#### Job item:
Beginning with the line that mentions "de plongée standard.", reproduce every line through the last line of the entries, exactly, and only those.

** Task material follows **

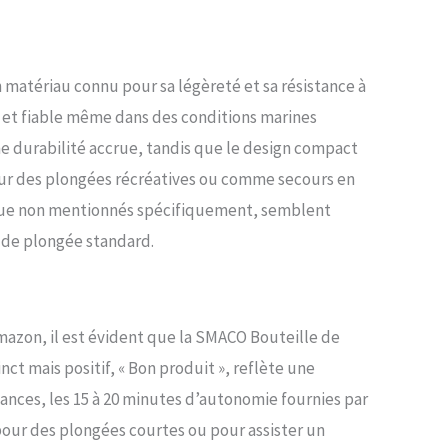
e sécurité; équipé d'un interrupteur de valve
e, qui peut être désactivé lorsqu'il n'est pas utilisé pour
 fuites d'air. Conception professionnelle: La tête
gonflable de 8 mm peut correspondre à la plupart des
 matériau connu pour sa légèreté et sa résistance à
s gonflables; l'interface de tuyau moyenne pression
ter et fiable même dans des conditions marines
360 ° rend la valve respiratoire plus pratique à utiliser;
n manomètre fluorescent prolongé, vous pouvez
ne durabilité accrue, tandis que le design compact
 comprendre le temps de plongée restant lors de la
pour des plongées récréatives ou comme secours en
ne fois la boîte de plongée démontée, vous pouvez la
s l'avion et l'utiliser une fois qu'elle est gonflée à
n que non mentionnés spécifiquement, semblent
. Ce que vous recevrez: Paquet B contient : une
 de plongée standard.
de plongée S400Pro, un régulateur, un adaptateur de
de plongée, un sac à dos, un sac d'accessoires de
 un manuel d'utilisation. Si vous avez des questions sur
 veuillez nous contacter à temps.
mazon, il est évident que la SMACO Bouteille de
cinct mais positif, « Bon produit », reflète une
ances, les 15 à 20 minutes d’autonomie fournies par
our des plongées courtes ou pour assister un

** End of Task material **

#### Reply:
 de plongée standard.
de plongée S400Pro, un régulateur, un adaptateur de
de plongée, un sac à dos, un sac d'accessoires de
 un manuel d'utilisation. Si vous avez des questions sur
 veuillez nous contacter à temps.
mazon, il est évident que la SMACO Bouteille de
cinct mais positif, « Bon produit », reflète une
ances, les 15 à 20 minutes d’autonomie fournies par
our des plongées courtes ou pour assister un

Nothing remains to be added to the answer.